• **Problema proposto a**: Reproduza integralmente, sem alterar nada, o texto sobre excesso de prazo na nova Lei de Drogas.

• **Texto selecionado**:

■ ■ ■ ■

Excesso de prazo na nova Lei de Drogas

Excesso de prazo na nova Lei de Drogas

Busca discutir acerca do constrangimento ilegal por excesso de prazo, conforme a nova Lei de Drogas.

Antes de ingressar no âmago da discussão é oportuno traçar um sucinto comentário acerca da segregação cautelar.

Essa prisão só deve ser decretada em situações excepcionais, ou seja, quando presentes os indícios suficientes de autoria e prova da existência do crime, bem como pelo menos um dos pressupostos do artigo 312 do Código de Processo Penal (garantia da ordem pública, da ordem econômica, por conveniência da instrução criminal, ou para assegurar a aplicação da lei penal). A prisão cautelar não pode ser tratada como forma de antecipação da condenação.

Daí afirmar, segundo a lição de Fernando da Costa Tourinho Filho (1997, p. 487): [1]

"Já vimos que a prisão preventiva é medida excepcional e, por isso mesmo, decretável em casos de extrema necessidade. Segue-se, pois, que, se durante o processo o Juiz constatar que o motivo ou os motivos que a ditaram já não mais subsistem, poderá revogá-la. É claro que, se a medida excepcional fica condicionada a uma daquelas circunstâncias - garantir a ordem pública, preservar a instrução criminal e assegurar a aplicação da lei penal -, se nenhum desses motivos subsiste, outro caminho não resta ao Juiz senão revogar a medida odiosa. Cumpre observar que, atualmente, a prisão provisória, entre nós, fica adstrita a uma daquelas circunstâncias. Nem mesmo a prisão em flagrante, seja a infração afiançável ou inafiançável, pode subsistir, se não houver a necessidade de encarceramento, expressa naquela fórmula do art. 312 do CPP. Por outro lado, mesmo revogada a preventiva, tal como previsto no art. 316 do CPP, nada impede que o Juiz, de ofício ou a requerimento do Ministério Público ou do querelante, venha a redecretá-la. Em que hipótese? Se sobrevierem as razões que a justifiquem."

■ ■ ■ ■

Entradas de caixas delimitadoras:
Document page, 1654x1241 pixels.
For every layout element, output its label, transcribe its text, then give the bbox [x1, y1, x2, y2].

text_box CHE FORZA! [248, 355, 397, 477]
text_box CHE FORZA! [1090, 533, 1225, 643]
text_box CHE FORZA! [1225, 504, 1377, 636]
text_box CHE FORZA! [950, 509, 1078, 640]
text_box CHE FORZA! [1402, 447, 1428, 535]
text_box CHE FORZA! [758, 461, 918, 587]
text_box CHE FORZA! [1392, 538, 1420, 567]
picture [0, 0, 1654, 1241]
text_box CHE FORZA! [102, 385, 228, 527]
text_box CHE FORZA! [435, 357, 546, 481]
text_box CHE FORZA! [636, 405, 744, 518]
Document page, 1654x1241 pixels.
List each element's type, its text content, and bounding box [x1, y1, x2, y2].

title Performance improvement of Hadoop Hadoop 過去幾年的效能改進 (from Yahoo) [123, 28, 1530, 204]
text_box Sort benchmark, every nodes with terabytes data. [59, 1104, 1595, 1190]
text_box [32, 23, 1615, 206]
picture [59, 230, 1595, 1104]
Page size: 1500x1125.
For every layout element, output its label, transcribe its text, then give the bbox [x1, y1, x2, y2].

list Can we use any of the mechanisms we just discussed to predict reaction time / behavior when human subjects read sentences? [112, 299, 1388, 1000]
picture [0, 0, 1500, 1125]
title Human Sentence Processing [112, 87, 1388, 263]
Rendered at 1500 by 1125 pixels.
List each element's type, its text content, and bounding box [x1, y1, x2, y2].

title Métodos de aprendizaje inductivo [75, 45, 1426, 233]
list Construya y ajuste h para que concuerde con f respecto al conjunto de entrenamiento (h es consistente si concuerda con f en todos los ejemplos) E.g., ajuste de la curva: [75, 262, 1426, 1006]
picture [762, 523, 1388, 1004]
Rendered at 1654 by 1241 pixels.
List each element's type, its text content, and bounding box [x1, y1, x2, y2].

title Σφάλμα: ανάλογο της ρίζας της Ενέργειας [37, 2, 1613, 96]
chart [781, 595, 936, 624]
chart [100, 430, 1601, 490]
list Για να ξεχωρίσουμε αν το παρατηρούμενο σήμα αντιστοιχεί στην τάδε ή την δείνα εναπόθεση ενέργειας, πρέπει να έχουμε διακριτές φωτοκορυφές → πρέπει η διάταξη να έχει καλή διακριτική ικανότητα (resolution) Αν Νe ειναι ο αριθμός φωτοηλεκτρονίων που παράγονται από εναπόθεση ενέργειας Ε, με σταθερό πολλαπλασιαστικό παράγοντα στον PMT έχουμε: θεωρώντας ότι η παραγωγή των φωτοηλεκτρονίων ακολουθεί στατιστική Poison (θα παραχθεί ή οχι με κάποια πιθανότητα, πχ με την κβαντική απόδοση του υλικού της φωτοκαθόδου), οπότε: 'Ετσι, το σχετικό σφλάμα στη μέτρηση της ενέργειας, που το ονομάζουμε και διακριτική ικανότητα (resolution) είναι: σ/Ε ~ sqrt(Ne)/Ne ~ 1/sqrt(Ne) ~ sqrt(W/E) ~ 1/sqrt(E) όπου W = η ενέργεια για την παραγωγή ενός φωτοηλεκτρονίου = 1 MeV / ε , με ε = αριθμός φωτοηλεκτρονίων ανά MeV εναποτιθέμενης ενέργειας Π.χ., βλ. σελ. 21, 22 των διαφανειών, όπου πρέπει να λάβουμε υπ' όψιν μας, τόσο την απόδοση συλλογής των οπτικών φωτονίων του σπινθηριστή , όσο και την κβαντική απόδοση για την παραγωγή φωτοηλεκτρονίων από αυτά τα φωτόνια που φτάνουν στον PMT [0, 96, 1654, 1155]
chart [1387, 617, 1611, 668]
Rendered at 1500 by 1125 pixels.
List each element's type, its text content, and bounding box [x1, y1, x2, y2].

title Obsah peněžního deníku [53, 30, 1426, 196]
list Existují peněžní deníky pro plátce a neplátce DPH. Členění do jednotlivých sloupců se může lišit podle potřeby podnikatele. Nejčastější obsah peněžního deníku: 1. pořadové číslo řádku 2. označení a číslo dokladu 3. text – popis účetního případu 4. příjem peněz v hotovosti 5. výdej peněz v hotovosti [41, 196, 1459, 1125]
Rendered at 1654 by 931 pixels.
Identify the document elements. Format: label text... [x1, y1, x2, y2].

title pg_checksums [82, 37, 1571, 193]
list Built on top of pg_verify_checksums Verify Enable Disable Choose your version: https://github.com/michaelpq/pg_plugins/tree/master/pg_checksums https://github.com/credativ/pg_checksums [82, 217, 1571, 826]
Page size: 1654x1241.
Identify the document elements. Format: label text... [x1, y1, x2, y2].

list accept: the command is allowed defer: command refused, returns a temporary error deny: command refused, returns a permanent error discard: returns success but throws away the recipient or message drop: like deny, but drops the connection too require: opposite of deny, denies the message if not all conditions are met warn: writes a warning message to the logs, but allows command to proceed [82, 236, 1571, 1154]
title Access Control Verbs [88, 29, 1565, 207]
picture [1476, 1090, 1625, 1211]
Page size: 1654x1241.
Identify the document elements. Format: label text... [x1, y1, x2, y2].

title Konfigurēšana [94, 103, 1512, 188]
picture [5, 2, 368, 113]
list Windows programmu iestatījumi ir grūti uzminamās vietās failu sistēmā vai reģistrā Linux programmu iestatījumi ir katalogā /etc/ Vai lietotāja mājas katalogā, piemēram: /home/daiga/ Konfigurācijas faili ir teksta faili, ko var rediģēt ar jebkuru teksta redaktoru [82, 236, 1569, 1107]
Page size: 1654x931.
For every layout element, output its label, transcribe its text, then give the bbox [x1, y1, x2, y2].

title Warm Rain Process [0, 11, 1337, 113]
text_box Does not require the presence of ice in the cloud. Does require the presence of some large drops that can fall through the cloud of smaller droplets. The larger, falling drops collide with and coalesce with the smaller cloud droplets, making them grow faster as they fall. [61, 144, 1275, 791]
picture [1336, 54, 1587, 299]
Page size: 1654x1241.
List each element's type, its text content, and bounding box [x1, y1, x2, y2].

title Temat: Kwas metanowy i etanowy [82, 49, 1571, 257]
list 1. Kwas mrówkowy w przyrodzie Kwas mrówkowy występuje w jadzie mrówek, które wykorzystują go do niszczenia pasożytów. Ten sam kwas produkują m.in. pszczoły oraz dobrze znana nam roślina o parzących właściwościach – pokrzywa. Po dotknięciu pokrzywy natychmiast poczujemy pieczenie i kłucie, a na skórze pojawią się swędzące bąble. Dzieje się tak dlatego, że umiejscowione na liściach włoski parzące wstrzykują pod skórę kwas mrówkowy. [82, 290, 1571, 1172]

■ ■ ■ ■

• **Problema proposto b**: Identifique todas as linhas dos registros que contêm a palavra "Rendered" e copie-as. Considere a distinção entre maiúsculas e minúsculas.

• **Resolução a**:
Excesso de prazo na nova Lei de Drogas

Excesso de prazo na nova Lei de Drogas

Busca discutir acerca do constrangimento ilegal por excesso de prazo, conforme a nova Lei de Drogas.

Antes de ingressar no âmago da discussão é oportuno traçar um sucinto comentário acerca da segregação cautelar.

Essa prisão só deve ser decretada em situações excepcionais, ou seja, quando presentes os indícios suficientes de autoria e prova da existência do crime, bem como pelo menos um dos pressupostos do artigo 312 do Código de Processo Penal (garantia da ordem pública, da ordem econômica, por conveniência da instrução criminal, ou para assegurar a aplicação da lei penal). A prisão cautelar não pode ser tratada como forma de antecipação da condenação.

Daí afirmar, segundo a lição de Fernando da Costa Tourinho Filho (1997, p. 487): [1]

"Já vimos que a prisão preventiva é medida excepcional e, por isso mesmo, decretável em casos de extrema necessidade. Segue-se, pois, que, se durante o processo o Juiz constatar que o motivo ou os motivos que a ditaram já não mais subsistem, poderá revogá-la. É claro que, se a medida excepcional fica condicionada a uma daquelas circunstâncias - garantir a ordem pública, preservar a instrução criminal e assegurar a aplicação da lei penal -, se nenhum desses motivos subsiste, outro caminho não resta ao Juiz senão revogar a medida odiosa. Cumpre observar que, atualmente, a prisão provisória, entre nós, fica adstrita a uma daquelas circunstâncias. Nem mesmo a prisão em flagrante, seja a infração afiançável ou inafiançável, pode subsistir, se não houver a necessidade de encarceramento, expressa naquela fórmula do art. 312 do CPP. Por outro lado, mesmo revogada a preventiva, tal como previsto no art. 316 do CPP, nada impede que o Juiz, de ofício ou a requerimento do Ministério Público ou do querelante, venha a redecretá-la. Em que hipótese? Se sobrevierem as razões que a justifiquem."

• **Resolução b**:
Rendered at 1500 by 1125 pixels.
Rendered at 1654 by 1241 pixels.
Rendered at 1500 by 1125 pixels.
Rendered at 1654 by 931 pixels.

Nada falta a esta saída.